◆ YOUR OBJECTIVE ◆
Please copy exactly the lines from the first in the records through the line that contains "thumb mcp: (1144, 476)", but not the pictures.

╭─ DATASET RECORDS

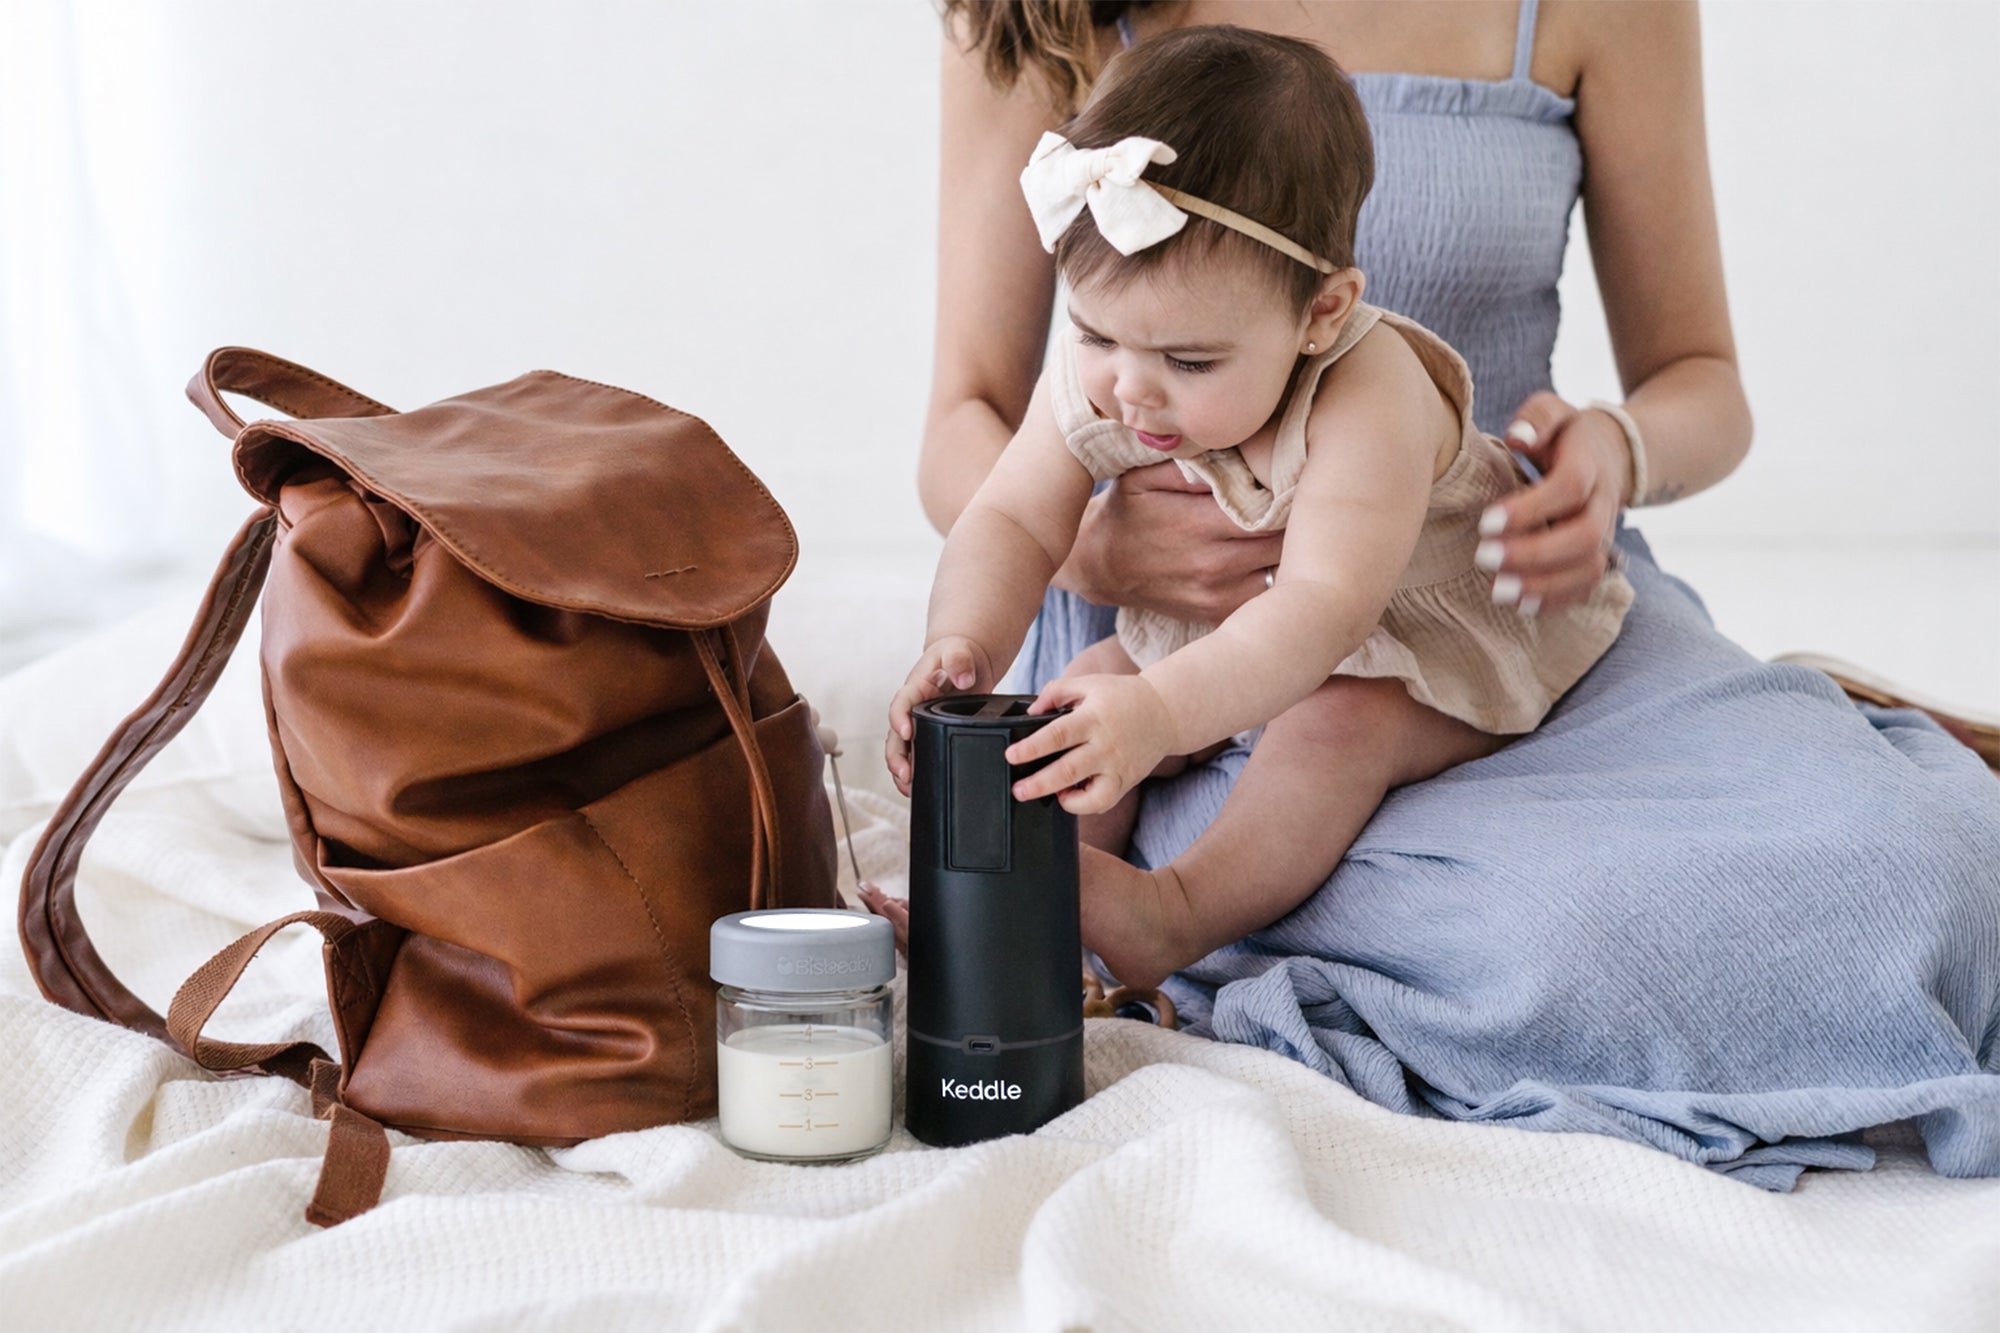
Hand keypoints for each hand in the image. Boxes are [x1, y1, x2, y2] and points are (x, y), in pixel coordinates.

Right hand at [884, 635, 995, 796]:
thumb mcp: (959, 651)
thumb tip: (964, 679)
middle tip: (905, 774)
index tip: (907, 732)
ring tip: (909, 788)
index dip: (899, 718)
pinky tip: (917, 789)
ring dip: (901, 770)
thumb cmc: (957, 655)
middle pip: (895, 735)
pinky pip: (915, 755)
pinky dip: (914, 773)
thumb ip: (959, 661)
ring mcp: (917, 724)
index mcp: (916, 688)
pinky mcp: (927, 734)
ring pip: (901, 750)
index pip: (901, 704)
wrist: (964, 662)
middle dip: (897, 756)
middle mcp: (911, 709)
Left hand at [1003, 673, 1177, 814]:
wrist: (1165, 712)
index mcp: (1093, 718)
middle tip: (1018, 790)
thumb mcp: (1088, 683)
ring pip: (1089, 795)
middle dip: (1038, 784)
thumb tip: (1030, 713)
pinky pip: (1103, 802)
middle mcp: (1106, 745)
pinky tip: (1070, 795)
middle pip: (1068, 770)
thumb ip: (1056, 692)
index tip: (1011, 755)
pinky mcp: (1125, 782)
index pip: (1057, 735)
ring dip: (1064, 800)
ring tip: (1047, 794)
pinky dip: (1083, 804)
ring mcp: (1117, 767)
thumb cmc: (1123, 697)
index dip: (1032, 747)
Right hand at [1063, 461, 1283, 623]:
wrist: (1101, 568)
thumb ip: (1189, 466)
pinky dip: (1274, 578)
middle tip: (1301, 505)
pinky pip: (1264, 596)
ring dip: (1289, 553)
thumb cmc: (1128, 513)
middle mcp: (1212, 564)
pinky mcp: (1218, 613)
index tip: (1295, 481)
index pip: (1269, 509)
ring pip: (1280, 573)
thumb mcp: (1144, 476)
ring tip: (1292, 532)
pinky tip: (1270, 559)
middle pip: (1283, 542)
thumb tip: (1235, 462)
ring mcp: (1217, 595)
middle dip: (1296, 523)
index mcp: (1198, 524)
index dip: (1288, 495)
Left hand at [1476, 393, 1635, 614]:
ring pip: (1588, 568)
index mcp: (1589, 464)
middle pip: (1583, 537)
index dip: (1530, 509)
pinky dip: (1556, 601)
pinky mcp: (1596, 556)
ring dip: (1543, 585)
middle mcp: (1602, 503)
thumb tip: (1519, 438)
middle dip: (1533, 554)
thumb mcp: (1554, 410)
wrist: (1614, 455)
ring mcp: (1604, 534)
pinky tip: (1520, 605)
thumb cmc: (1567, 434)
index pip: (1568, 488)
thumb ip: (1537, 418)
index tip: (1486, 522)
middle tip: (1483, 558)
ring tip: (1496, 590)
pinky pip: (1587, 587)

╰─

◆ ANSWER FOR THIS EXERCISE ◆
Hand keypoints for each hand in the image. Boxes are [x1, y1, x2, y2] and points are (x, y), in pixel coordinates.

Right hand at [884, 635, 995, 796]:
thumb mcp: (959, 651)
thumb tip: (964, 679)
middle tip: (905, 774)
index tip: (907, 732)
ring tip: (909, 788)
index dip: (899, 718)
pinky tip: (917, 789)
ring dip: (901, 770)
thumb cmc: (957, 655)
middle pip: (895, 735)
pinky pip: (915, 755)
pinky dip: (914, 773)
thumb ip: (959, 661)
ring mcp: (917, 724)
index mcp: (916, 688)
pinky mcp: (927, 734)
ring pip: (901, 750)
index pip: (901, 704)
wrist: (964, 662)
middle dip: (897, 756)
middle mcp: (911, 709)
Left hand at [1003, 673, 1177, 814]:
wrist: (1165, 712)
index mcp: (1093, 718)
middle tip: (1018, 790)
thumb mcp: (1088, 683)
ring pip: (1089, 795)
middle dip: (1038, 784)
thumb tip: (1030, 713)
pinky pip: (1103, 802)
middle mcp: (1106, 745)
pinky tip: (1070, 795)
middle pip: (1068, 770)
thumb ip: (1056, 692)
index tip: (1011, 755)
pinky mcp: (1125, 782)
index pip: (1057, 735)
ring dip: (1064, 800)
ring tip: (1047, 794)
pinky dip: (1083, 804)
ring mcp: (1117, 767)
thumb cmc: (1123, 697)
index dip: (1032, 747)
Right hand at [1063, 461, 1283, 623]:
wrist: (1101, 568)
thumb ip: (1189, 466)
pinky dip: (1274, 578)
middle tip: (1301, 505)
pinky pip: (1264, 596)
ring dip: (1289, 553)
thumb cmc: (1128, 513)
middle mcp: (1212, 564)
pinky mcp: (1218, 613)
index tip: (1295, 481)
index pip: (1269, 509)
ring pip: (1280, 573)
thumb mcp: (1144, 476)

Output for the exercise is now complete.